(Beginning of Source information)
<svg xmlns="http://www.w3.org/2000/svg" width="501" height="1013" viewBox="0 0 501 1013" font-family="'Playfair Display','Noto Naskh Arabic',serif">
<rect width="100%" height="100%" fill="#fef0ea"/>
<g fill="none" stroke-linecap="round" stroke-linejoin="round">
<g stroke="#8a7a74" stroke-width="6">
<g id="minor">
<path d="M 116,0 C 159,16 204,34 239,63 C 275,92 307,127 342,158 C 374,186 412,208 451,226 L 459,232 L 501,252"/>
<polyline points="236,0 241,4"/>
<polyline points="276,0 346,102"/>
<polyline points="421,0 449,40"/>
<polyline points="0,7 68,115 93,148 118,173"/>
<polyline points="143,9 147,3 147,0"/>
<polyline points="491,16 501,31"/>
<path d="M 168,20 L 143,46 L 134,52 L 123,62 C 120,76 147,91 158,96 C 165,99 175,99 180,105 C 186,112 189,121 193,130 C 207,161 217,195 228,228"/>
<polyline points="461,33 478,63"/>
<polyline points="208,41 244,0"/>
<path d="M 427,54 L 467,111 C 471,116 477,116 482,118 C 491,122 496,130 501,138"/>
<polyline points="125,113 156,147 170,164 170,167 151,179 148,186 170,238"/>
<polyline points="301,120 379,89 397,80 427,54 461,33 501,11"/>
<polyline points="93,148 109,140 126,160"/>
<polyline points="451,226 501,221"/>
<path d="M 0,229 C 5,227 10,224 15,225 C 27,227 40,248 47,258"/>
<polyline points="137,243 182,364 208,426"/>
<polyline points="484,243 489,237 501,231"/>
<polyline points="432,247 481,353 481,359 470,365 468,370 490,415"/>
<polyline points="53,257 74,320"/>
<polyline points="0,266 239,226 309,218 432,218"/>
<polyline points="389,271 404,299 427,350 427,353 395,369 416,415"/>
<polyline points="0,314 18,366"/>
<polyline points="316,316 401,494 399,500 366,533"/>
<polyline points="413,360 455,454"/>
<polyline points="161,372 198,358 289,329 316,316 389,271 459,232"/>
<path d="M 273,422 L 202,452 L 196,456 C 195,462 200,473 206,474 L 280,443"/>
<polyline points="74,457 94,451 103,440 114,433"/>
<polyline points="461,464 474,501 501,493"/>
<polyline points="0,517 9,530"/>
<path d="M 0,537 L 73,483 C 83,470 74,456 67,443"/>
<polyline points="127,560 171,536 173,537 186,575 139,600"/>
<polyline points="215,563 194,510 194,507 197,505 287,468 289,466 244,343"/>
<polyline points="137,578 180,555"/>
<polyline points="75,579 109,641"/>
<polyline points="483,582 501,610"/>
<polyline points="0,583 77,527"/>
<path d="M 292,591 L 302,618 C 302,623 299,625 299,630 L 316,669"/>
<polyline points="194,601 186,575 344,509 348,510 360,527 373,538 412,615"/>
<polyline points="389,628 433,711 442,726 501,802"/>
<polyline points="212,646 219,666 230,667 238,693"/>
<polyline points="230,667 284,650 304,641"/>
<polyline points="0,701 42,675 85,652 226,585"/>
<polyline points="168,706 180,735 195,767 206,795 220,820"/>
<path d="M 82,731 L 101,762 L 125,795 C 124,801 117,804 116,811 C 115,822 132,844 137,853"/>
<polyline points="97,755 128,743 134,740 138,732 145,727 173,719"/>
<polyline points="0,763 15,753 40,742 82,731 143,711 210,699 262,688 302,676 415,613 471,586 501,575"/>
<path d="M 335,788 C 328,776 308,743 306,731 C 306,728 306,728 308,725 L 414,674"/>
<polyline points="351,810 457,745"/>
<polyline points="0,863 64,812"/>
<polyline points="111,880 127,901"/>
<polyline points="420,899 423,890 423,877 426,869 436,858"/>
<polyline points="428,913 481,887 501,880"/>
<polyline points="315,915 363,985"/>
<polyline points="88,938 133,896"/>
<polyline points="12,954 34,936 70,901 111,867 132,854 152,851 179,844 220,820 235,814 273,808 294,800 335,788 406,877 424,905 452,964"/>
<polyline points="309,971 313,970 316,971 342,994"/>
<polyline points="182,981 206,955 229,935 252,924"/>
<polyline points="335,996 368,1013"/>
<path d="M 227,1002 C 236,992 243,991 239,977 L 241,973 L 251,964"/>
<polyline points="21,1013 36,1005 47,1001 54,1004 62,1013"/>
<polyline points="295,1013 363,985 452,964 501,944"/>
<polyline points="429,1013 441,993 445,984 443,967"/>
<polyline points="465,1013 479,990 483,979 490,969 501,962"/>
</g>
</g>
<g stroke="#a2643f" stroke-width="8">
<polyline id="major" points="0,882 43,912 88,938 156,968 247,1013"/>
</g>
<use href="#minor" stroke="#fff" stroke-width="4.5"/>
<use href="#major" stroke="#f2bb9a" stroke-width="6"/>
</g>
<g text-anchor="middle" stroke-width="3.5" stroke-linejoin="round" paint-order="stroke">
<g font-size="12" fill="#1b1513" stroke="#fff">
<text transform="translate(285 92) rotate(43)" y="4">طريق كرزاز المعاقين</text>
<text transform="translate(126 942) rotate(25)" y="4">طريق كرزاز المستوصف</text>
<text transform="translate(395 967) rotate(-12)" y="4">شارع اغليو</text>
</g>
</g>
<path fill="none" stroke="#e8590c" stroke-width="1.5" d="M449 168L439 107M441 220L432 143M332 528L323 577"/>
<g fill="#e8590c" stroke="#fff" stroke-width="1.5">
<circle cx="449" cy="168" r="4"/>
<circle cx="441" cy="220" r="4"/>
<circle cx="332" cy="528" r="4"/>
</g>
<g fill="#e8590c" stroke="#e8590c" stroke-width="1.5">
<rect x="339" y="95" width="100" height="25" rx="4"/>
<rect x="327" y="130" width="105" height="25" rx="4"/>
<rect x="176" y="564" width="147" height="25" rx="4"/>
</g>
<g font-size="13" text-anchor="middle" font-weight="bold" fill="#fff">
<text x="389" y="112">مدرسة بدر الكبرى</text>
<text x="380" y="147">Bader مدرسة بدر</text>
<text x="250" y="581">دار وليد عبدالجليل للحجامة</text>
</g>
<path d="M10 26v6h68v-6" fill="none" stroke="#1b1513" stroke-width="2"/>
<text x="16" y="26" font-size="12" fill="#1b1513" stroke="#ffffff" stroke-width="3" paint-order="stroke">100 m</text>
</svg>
(End of Source information)
(Beginning of Source information)
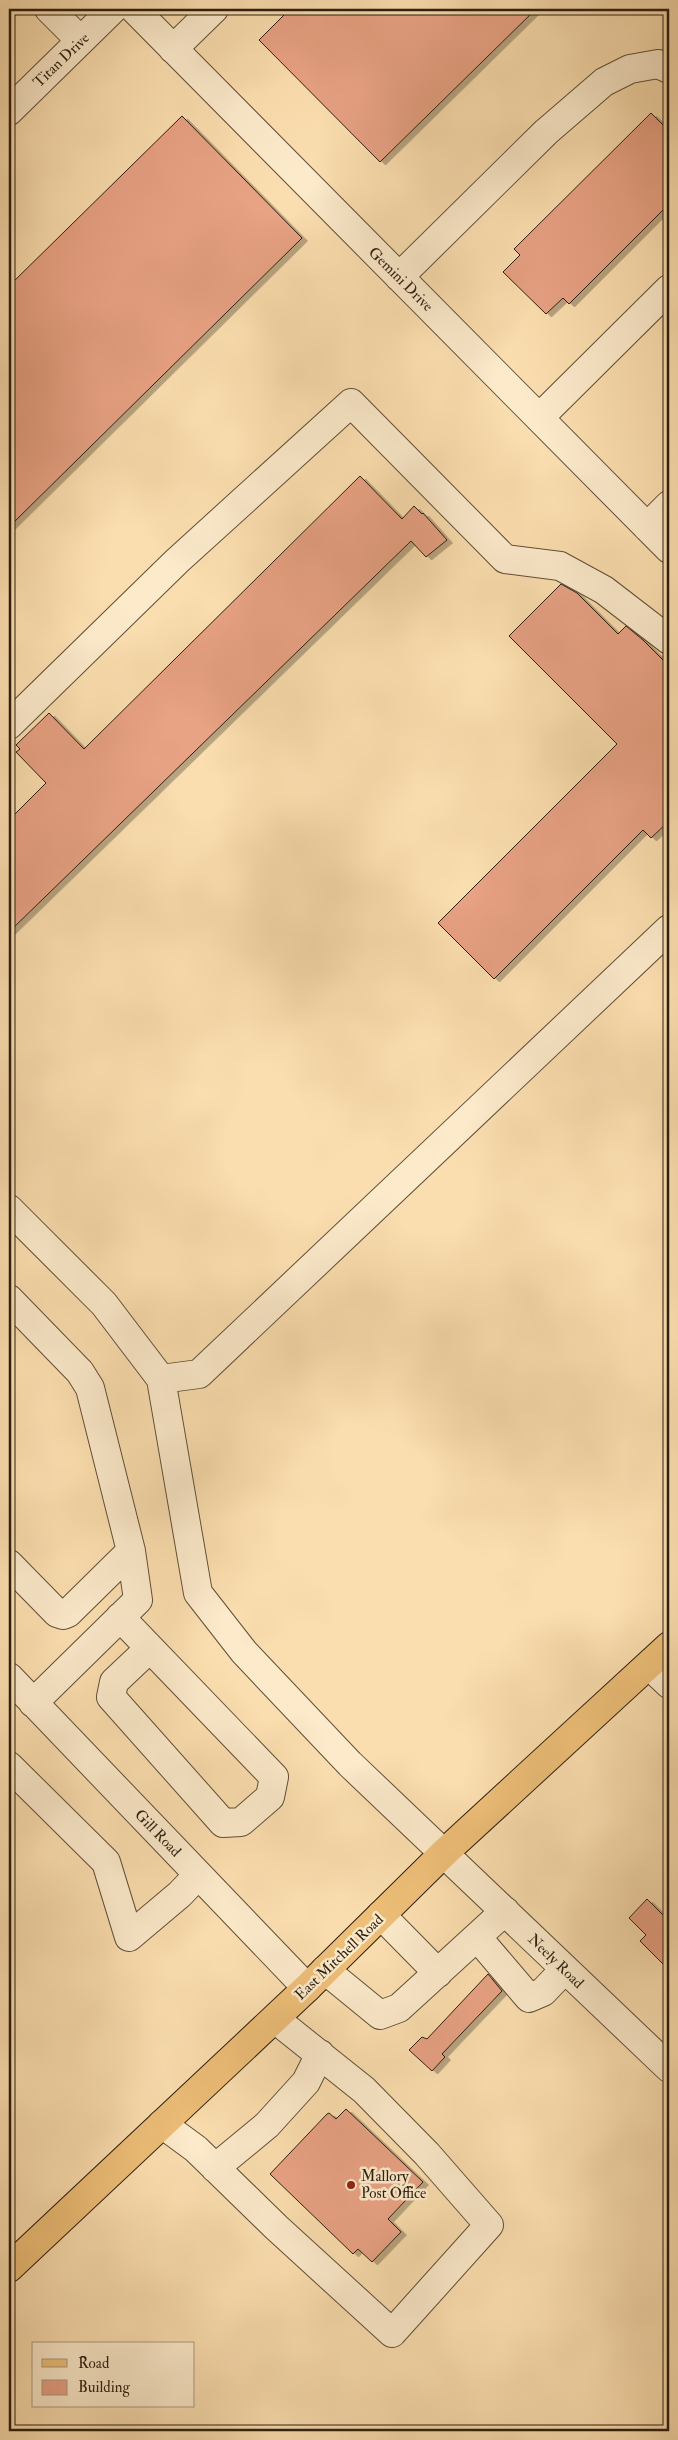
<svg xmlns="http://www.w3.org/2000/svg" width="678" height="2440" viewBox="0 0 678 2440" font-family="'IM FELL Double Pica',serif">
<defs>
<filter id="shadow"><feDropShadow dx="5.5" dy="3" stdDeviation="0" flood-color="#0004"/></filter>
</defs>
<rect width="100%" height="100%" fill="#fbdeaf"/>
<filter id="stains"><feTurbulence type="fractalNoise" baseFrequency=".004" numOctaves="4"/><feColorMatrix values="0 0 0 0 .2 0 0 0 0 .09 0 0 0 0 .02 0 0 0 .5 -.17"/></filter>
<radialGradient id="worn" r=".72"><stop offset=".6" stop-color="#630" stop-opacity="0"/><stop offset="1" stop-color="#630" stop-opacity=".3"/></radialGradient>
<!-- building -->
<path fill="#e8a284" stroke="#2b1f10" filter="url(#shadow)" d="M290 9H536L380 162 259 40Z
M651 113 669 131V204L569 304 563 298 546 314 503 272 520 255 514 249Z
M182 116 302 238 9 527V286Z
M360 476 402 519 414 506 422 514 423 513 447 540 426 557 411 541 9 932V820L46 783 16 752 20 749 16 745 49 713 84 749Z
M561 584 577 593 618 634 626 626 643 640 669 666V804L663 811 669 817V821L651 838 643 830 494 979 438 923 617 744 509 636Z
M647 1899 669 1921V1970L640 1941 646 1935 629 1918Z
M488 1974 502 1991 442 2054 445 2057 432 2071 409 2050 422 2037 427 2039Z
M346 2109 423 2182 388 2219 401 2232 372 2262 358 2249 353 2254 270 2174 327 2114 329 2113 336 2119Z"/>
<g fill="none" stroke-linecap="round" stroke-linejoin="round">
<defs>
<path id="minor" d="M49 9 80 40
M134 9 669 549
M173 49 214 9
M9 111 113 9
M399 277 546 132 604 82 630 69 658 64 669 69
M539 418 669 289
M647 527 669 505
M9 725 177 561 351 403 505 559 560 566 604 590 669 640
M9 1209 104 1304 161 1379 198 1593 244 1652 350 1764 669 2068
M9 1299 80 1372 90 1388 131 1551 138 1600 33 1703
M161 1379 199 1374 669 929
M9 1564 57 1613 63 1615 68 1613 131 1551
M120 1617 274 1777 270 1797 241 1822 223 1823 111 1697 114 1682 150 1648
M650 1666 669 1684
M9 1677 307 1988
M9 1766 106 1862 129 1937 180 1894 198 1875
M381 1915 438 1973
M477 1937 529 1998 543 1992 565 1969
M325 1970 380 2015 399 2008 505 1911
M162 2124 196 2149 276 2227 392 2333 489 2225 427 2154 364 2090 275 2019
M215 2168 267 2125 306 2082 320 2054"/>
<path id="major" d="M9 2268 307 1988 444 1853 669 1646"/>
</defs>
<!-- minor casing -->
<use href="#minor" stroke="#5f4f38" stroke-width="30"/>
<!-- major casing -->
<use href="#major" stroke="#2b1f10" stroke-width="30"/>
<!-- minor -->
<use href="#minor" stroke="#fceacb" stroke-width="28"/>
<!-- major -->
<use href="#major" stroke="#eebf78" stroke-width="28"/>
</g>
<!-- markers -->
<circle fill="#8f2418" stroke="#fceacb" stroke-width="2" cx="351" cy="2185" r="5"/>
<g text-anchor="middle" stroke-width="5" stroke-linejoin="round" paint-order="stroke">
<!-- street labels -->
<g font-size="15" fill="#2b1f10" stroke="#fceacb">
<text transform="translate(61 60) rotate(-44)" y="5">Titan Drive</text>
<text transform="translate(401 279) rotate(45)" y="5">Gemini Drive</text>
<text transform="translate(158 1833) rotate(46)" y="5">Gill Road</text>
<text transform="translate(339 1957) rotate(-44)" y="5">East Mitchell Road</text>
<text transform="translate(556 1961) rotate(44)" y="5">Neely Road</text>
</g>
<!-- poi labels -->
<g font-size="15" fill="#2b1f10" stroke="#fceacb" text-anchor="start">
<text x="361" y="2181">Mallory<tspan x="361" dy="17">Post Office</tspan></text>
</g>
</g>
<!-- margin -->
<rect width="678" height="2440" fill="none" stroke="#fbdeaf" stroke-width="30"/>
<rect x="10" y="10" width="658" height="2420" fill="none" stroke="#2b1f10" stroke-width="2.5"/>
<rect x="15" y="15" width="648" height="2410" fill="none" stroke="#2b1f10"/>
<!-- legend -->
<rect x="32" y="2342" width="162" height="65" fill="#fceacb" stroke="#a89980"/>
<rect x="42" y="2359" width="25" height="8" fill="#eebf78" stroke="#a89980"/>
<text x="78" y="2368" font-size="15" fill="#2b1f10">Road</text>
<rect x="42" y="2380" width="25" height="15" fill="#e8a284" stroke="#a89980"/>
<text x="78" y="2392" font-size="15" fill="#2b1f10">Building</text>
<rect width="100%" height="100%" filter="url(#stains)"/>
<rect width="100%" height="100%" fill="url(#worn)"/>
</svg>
(End of Source information)
Copy out all lines of the material above in which "shadow" occurs.

<filter id="shadow"><feDropShadow dx="5.5" dy="3" stdDeviation="0" flood-color="#0004"/></filter>
<path fill="#e8a284" stroke="#2b1f10" filter="url(#shadow)" d="M290 9H536L380 162 259 40Z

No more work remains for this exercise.